=== Document ===

The itsy-bitsy church-going spider.
Two weekends ago I pulled out every last hair supply I own, put them on my kitchen table and set forth to organize them which is just another way of telling you that they sat on my kitchen table until this past weekend.
As I was organizing them on Saturday evening, I leaned forward too far too quickly and smashed my face into a box which happened to contain one or eleven cans of hairspray. The result is a very visible cut straight across my nose. I am fairly sure that I am the only woman in Tennessee to be able to claim she cut her face in an accident with a can of hair spray.
At least I hope I’m the only woman who can claim it because, hello, that’s something to tell the grandkids about one day.
I was meeting Gosling and British Boy for Saturday night church about ten minutes after the hairspray incident occurred, so I put some Neosporin on the cut and headed towards the church. As I got out of the car, Gosling came up to me to say hello. As he got close, a look of uneasiness began to creep onto his face. He leaned down and said “Before we go in, you have something on your nose.” I was all “Yeah, I know, it’s called Neosporin.” And then he was all “What happened?” And I was all “I cut my nose on a can of hairspray” but he didn’t believe me so he was all “No, really, what happened?” which goes to show you how little he actually knows me because, really, like I would joke around about something as serious as hairspray injuries.

===

* Given request: Write out the hairspray story word for word, from "Two weekends ago" up to and including "this past weekend.".

=== Data lines ===

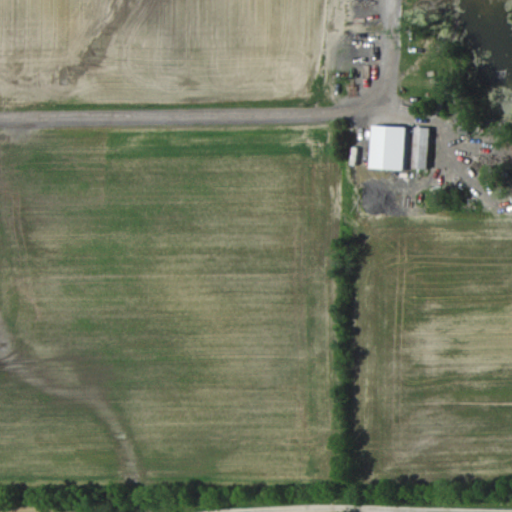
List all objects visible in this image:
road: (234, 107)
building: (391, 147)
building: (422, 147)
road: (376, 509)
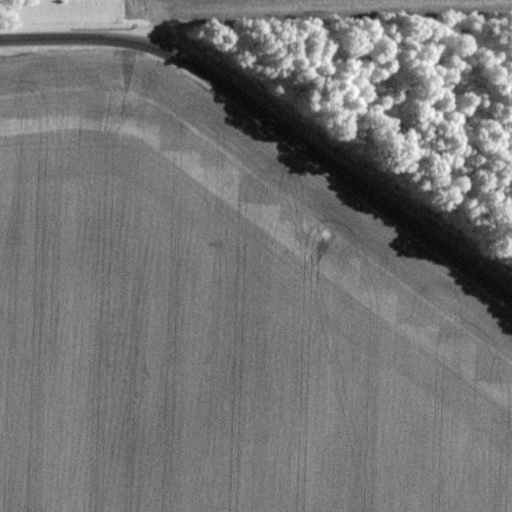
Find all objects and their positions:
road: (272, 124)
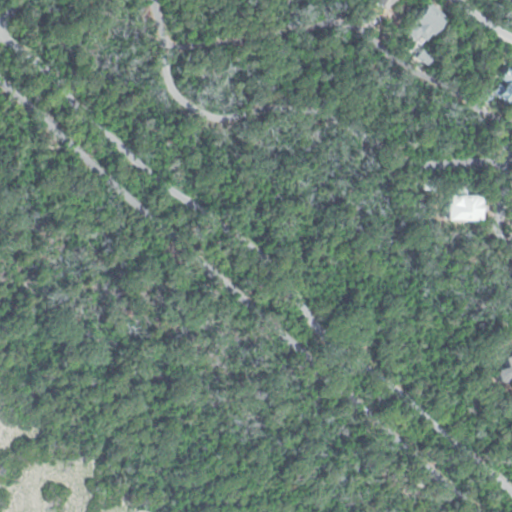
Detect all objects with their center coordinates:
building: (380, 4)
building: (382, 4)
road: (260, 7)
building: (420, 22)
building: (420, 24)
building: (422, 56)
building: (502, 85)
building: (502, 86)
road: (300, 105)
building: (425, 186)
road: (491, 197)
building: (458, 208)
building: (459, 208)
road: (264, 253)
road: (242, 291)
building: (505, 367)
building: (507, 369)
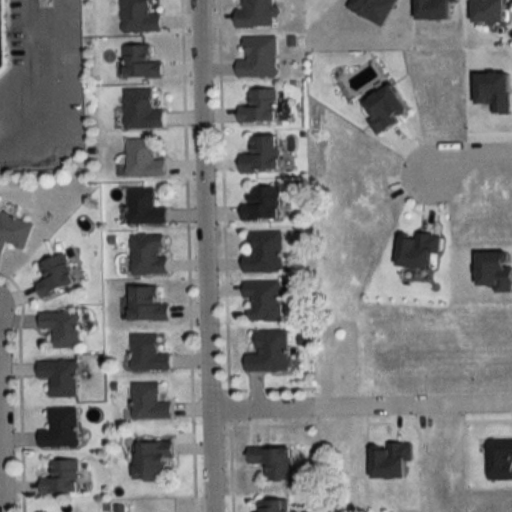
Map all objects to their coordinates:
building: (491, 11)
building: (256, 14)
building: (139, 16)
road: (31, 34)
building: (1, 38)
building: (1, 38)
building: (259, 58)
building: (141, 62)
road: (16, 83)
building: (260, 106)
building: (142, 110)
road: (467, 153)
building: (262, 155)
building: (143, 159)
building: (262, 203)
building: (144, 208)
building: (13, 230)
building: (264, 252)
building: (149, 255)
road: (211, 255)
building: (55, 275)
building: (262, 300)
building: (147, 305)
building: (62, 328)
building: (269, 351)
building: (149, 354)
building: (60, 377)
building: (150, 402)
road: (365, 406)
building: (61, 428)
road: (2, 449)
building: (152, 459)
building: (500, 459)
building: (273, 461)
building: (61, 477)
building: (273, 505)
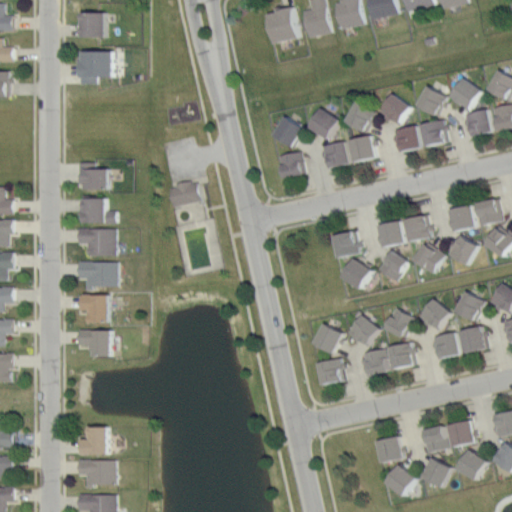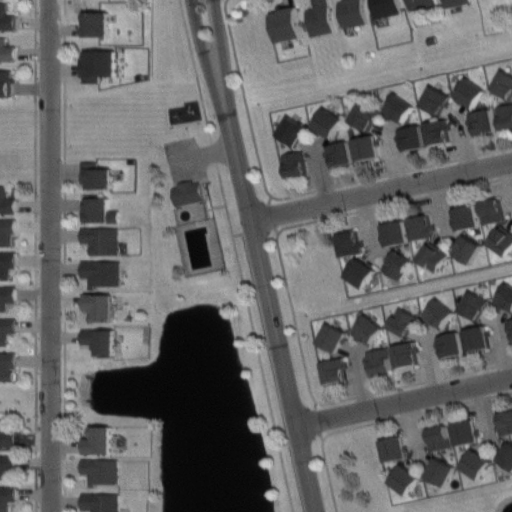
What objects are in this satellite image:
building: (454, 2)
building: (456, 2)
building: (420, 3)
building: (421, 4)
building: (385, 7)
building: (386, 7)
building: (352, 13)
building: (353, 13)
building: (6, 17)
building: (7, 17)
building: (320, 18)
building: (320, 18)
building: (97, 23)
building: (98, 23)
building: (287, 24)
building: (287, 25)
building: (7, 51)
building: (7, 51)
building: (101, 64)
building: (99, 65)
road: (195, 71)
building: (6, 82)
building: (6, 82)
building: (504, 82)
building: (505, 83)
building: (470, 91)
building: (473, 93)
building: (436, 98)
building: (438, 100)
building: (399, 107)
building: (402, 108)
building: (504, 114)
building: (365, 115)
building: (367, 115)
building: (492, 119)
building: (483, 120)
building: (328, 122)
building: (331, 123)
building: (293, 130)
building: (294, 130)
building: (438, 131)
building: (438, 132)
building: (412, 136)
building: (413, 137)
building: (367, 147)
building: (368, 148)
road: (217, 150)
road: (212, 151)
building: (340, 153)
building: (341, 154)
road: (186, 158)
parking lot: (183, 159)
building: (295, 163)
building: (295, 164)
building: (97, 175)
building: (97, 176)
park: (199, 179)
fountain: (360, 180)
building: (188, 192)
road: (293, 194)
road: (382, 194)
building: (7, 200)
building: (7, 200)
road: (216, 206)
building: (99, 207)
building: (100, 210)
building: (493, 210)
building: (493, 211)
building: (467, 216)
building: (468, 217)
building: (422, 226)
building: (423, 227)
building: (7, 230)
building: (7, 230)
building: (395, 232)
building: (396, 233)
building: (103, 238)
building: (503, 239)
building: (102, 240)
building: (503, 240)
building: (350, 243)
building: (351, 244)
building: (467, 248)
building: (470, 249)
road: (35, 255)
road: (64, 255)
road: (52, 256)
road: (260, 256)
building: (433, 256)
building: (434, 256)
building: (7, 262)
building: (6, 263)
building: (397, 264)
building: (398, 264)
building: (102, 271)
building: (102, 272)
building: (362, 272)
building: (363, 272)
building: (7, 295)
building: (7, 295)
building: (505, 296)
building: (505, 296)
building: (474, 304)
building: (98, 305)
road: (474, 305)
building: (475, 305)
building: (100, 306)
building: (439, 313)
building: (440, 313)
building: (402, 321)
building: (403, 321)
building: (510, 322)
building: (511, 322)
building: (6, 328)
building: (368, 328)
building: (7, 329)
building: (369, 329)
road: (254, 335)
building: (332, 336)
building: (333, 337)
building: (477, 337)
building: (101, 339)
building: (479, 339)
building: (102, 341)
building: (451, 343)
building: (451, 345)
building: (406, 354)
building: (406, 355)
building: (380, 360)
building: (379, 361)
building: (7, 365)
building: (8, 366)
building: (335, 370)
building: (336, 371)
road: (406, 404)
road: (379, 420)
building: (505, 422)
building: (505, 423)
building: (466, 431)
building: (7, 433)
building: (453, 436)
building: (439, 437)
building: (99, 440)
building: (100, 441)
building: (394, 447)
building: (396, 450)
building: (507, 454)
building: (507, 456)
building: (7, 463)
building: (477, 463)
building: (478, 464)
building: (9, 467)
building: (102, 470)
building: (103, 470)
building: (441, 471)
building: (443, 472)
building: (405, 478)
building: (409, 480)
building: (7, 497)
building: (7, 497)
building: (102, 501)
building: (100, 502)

===
=== Data lines ===

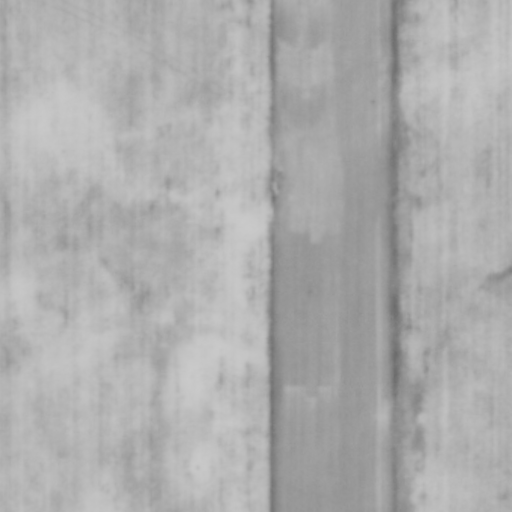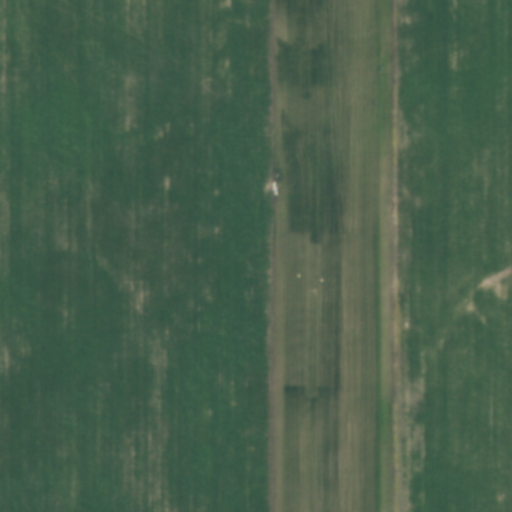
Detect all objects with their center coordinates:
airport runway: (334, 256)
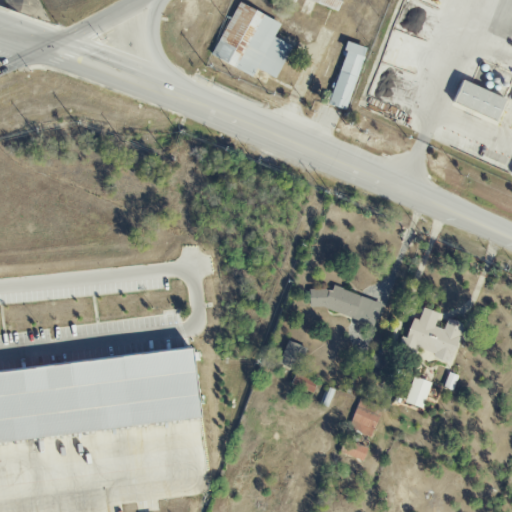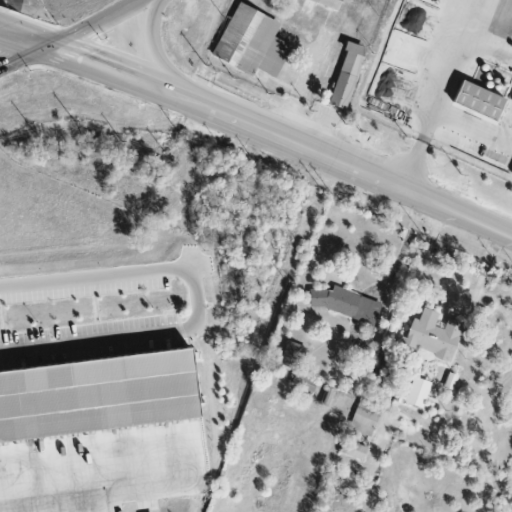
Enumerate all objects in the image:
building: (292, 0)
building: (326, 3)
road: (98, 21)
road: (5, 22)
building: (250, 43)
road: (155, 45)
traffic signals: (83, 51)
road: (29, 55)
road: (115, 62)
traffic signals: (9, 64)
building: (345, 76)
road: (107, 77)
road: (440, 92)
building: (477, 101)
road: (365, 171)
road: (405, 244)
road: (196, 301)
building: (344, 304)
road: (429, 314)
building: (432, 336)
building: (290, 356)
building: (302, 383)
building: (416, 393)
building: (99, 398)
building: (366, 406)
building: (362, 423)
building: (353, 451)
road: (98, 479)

===
=== Data lines ===

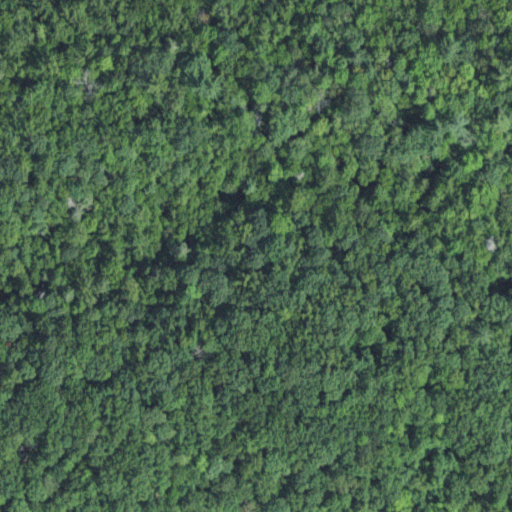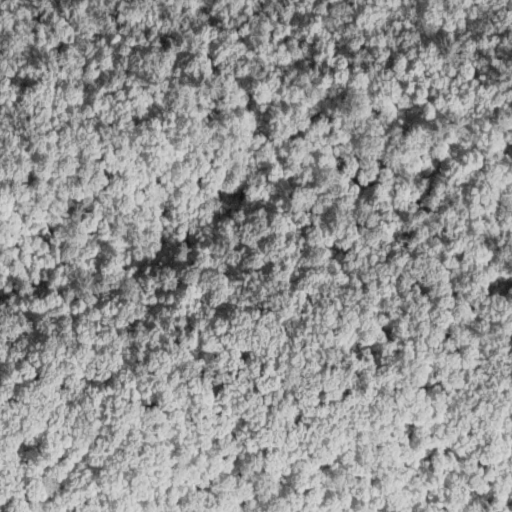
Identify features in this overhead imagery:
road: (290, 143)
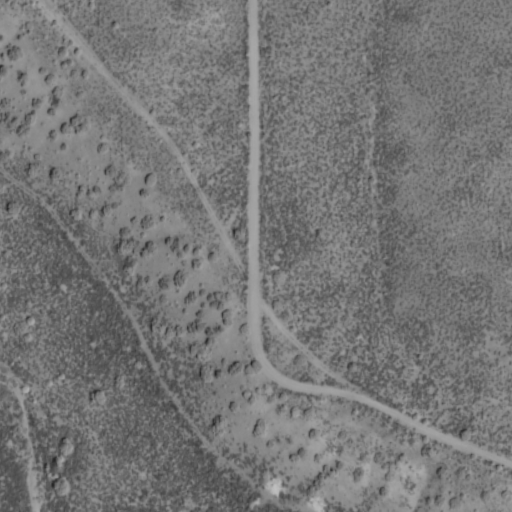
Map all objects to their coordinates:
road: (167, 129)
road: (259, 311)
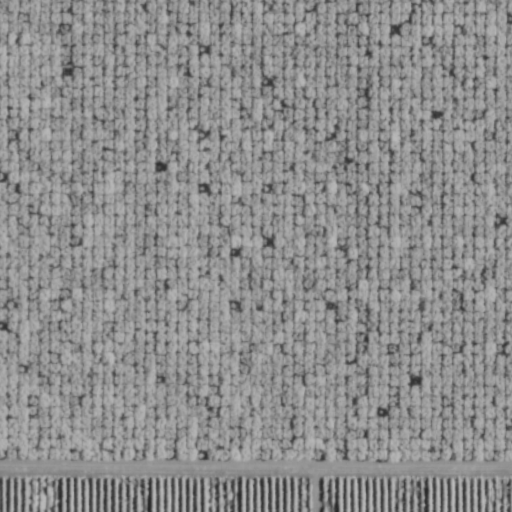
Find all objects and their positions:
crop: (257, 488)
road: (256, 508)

===

* Response to this task:
Two weekends ago I pulled out every last hair supply I own, put them on my kitchen table and set forth to organize them which is just another way of telling you that they sat on my kitchen table until this past weekend.